Start of Data for analysis
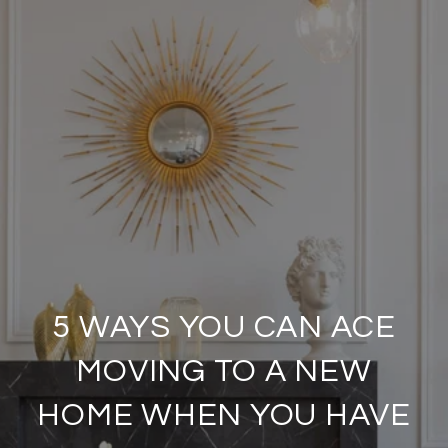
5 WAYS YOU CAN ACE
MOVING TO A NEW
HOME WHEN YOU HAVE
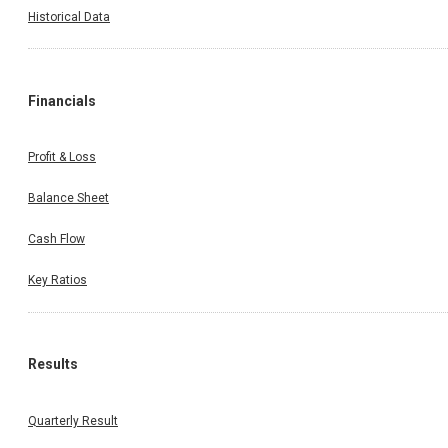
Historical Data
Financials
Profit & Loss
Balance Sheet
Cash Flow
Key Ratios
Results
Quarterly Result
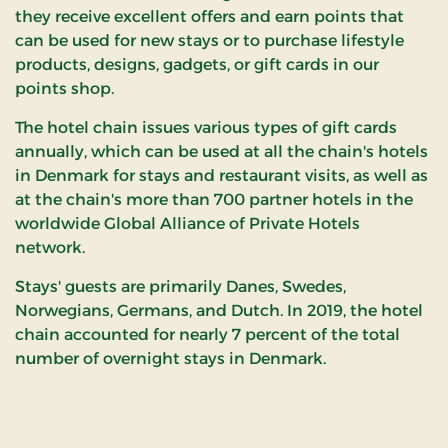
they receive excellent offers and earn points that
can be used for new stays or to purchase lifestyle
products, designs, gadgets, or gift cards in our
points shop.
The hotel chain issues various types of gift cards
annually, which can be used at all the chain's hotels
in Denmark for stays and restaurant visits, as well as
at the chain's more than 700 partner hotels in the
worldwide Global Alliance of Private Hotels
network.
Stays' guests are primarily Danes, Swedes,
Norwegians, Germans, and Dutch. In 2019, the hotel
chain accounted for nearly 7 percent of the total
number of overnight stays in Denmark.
End of Data for analysis
Start of Data for analysis
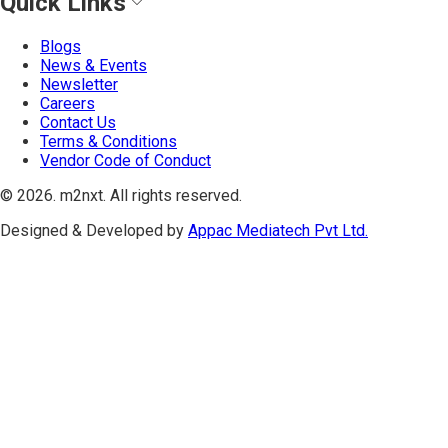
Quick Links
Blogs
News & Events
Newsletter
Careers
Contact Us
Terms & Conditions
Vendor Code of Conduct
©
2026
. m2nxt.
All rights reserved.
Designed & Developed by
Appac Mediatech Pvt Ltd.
End of Data for analysis
Start of Data for analysis
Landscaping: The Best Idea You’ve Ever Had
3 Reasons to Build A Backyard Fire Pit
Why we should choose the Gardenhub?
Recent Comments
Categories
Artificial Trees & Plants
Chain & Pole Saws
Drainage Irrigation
End of Data for analysis
Problem to work on: Can you put the lines of the records, starting at "5 WAYS YOU CAN ACE" and ending at "Quarterly Result", into a Markdown table with a Row column for the row number and a Text column for the line? Leave out blank lines and pictures.

Completed exercise:
| Row | Text |
|---|---|
| 1 | 5 WAYS YOU CAN ACE |
| 2 | MOVING TO A NEW |
| 3 | HOME WHEN YOU HAVE |
| 4 | Historical Data |
| 5 | Financials |
| 6 | Profit & Loss |
| 7 | Balance Sheet |
| 8 | Cash Flow |
| 9 | Key Ratios |
| 10 | Results |
| 11 | Quarterly Result |